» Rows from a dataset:
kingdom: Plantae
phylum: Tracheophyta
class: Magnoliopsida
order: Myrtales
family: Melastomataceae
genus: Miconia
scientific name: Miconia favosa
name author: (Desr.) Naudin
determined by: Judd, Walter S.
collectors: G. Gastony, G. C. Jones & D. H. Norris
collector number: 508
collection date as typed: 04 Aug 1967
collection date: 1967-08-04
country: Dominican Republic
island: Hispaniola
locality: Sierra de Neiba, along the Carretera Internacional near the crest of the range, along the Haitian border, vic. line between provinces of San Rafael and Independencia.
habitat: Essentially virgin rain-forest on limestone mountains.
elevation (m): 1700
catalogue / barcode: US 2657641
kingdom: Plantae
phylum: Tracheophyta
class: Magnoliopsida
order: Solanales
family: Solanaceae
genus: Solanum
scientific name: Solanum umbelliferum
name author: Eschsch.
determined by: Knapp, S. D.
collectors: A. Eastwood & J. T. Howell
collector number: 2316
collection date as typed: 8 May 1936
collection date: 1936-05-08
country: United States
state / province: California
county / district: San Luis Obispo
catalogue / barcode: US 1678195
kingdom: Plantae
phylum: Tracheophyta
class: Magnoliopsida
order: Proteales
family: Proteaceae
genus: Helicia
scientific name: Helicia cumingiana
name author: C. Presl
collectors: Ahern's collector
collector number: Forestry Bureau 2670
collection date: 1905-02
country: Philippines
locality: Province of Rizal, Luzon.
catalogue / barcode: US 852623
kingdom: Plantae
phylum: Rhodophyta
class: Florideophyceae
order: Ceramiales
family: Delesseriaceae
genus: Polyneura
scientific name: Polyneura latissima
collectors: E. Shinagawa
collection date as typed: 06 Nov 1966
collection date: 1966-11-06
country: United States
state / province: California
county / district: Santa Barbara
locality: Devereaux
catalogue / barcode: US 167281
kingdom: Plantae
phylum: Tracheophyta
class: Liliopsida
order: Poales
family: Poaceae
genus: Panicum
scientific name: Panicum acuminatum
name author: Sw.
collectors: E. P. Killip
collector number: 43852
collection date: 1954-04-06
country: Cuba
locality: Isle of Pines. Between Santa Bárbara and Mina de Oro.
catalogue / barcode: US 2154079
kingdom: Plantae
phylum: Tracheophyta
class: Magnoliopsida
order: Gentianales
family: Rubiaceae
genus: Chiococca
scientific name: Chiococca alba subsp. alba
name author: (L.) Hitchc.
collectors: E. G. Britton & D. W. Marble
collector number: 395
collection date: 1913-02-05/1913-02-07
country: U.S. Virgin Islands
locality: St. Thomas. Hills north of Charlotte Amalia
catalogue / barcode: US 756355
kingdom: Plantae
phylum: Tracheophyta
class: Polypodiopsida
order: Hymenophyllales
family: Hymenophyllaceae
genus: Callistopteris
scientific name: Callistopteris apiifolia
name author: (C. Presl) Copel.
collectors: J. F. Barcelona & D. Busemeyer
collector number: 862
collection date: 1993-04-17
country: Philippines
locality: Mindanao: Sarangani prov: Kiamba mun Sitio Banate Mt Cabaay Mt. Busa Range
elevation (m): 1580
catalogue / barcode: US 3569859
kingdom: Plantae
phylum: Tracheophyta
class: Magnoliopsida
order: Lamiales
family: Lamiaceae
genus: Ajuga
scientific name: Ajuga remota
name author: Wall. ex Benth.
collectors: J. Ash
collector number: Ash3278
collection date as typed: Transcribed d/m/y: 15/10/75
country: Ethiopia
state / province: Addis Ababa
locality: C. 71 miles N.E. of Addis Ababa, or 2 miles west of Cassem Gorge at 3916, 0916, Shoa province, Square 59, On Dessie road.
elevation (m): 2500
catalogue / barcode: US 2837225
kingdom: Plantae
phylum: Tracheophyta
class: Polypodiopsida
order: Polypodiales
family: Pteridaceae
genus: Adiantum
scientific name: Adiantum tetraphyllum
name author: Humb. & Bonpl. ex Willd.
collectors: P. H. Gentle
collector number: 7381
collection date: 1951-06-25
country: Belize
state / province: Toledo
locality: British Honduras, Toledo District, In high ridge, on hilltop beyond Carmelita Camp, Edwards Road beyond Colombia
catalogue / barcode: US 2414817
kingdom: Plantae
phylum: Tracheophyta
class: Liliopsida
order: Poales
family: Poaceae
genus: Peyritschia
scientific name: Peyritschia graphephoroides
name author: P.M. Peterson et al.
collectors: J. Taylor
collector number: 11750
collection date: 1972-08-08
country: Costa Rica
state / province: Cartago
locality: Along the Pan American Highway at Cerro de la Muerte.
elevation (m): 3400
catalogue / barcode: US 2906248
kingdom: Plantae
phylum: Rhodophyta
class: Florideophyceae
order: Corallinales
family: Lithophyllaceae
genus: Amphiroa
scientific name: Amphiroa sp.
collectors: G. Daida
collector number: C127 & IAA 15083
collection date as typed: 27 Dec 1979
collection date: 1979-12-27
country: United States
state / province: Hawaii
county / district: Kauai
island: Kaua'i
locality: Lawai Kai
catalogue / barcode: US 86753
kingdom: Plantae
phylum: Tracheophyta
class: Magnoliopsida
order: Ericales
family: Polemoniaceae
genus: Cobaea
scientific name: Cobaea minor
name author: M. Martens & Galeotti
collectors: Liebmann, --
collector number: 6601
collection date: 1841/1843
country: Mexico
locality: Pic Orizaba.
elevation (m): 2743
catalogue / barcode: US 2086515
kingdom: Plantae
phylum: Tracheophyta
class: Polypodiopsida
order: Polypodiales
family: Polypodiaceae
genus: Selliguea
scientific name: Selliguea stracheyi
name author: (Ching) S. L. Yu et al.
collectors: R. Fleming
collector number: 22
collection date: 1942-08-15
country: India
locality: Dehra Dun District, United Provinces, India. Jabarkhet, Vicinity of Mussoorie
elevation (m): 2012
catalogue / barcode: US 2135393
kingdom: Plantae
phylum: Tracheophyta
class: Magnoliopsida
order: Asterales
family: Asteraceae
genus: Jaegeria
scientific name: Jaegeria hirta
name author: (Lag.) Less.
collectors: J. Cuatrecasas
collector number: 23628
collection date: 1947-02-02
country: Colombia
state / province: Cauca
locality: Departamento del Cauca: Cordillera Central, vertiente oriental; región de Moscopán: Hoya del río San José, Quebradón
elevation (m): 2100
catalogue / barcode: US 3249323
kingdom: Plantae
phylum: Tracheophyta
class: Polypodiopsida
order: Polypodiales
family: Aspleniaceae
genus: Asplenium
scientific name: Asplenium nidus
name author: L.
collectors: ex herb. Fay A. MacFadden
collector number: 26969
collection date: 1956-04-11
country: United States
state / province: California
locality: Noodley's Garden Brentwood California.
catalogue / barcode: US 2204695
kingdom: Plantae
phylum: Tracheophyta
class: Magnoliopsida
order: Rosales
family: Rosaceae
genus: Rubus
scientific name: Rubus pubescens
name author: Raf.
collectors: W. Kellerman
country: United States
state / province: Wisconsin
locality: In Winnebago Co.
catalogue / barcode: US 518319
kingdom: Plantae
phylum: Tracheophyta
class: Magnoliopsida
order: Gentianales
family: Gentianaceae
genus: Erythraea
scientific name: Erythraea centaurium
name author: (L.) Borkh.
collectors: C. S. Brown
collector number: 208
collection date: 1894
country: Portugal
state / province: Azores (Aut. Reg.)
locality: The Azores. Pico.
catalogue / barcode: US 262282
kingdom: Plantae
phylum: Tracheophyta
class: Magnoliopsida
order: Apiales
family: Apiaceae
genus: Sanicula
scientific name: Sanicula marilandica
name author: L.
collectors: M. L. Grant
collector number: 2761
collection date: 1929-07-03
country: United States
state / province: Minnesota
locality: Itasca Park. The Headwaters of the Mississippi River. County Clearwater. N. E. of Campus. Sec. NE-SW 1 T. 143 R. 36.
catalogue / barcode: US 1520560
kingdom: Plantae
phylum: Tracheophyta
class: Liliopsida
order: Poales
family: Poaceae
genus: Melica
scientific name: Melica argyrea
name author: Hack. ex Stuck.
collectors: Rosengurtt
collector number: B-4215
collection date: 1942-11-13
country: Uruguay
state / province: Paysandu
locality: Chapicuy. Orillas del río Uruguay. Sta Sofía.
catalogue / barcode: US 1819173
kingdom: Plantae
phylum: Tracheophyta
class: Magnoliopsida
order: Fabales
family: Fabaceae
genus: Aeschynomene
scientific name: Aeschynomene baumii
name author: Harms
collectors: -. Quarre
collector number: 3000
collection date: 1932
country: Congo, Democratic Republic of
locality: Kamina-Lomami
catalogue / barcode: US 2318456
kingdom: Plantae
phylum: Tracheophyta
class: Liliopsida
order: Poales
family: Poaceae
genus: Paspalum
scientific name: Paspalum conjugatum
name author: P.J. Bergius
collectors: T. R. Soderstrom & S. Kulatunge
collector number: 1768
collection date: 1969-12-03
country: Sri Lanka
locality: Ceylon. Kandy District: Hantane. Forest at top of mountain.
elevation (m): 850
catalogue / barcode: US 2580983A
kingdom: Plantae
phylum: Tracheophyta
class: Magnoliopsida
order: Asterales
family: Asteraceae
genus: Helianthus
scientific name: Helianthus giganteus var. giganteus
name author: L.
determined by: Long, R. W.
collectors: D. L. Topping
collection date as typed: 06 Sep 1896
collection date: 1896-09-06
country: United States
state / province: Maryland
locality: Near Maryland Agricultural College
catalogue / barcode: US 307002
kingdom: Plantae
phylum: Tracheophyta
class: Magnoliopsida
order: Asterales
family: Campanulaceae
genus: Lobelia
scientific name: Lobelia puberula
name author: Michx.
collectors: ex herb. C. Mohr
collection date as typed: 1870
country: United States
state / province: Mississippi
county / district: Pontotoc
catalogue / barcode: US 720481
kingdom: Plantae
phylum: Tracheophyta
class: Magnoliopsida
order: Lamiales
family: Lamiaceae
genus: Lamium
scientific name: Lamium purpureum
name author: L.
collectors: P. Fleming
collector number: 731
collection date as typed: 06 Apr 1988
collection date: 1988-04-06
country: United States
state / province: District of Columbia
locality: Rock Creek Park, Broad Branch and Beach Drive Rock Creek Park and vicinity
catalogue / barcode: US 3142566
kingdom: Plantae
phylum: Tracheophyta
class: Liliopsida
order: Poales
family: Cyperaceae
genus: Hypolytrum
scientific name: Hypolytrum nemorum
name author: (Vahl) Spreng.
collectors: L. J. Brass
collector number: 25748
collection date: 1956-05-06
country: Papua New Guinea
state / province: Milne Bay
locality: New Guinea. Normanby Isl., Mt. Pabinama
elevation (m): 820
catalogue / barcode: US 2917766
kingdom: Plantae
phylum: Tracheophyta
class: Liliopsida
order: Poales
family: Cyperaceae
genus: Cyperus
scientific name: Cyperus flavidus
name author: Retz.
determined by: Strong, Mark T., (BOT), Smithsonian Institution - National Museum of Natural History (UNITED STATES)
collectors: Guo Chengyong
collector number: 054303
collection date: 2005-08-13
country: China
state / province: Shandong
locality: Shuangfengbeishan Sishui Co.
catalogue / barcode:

» Your instructions: Please rewrite the records from the first line through the line with "genus: Panicum", changing "country" to "nation" and keeping everything else the same.

» Solved exercise:
kingdom: Plantae
phylum: Tracheophyta
class: Magnoliopsida
order: Myrtales
family: Melastomataceae
genus: Miconia
scientific name: Miconia favosa
name author: (Desr.) Naudin
determined by: Judd, Walter S.
collectors: G. Gastony, G. C. Jones & D. H. Norris
collector number: 508
collection date as typed: 04 Aug 1967
collection date: 1967-08-04
nation: Dominican Republic
island: Hispaniola
locality: Sierra de Neiba, along the Carretera Internacional near the crest of the range, along the Haitian border, vic. line between provinces of San Rafael and Independencia.
habitat: Essentially virgin rain-forest on limestone mountains.
elevation (m): 1700
catalogue / barcode: US 2657641
kingdom: Plantae
phylum: Tracheophyta
class: Magnoliopsida
order: Solanales
family: Solanaceae
genus: Solanum
scientific name: Solanum umbelliferum
name author: Eschsch.
determined by: Knapp, S. D.
collectors: A. Eastwood & J. T. Howell
collector number: 2316
collection date as typed: 8 May 1936
collection date: 1936-05-08
nation: United States
state / province: California
county / district: San Luis Obispo
catalogue / barcode: US 1678195
kingdom: Plantae
phylum: Tracheophyta
class: Magnoliopsida
order: Proteales
family: Proteaceae
genus: Helicia
scientific name: Helicia cumingiana
name author: C. Presl
collectors: Ahern's collector
collector number: Forestry Bureau 2670
collection date: 1905-02
nation: Philippines
locality: Province of Rizal, Luzon.
catalogue / barcode: US 852623
kingdom: Plantae
phylum: Rhodophyta
class: Florideophyceae
order: Ceramiales
family: Delesseriaceae
genus: Polyneura
scientific name: Polyneura latissima
collectors: E. Shinagawa
collection date as typed: 06 Nov 1966
collection date: 1966-11-06
nation: United States
state / province: California
county / district: Santa Barbara
locality: Devereaux
catalogue / barcode: US 167281
kingdom: Plantae
phylum: Tracheophyta
class: Liliopsida
order: Poales
family: Poaceae
genus: Panicum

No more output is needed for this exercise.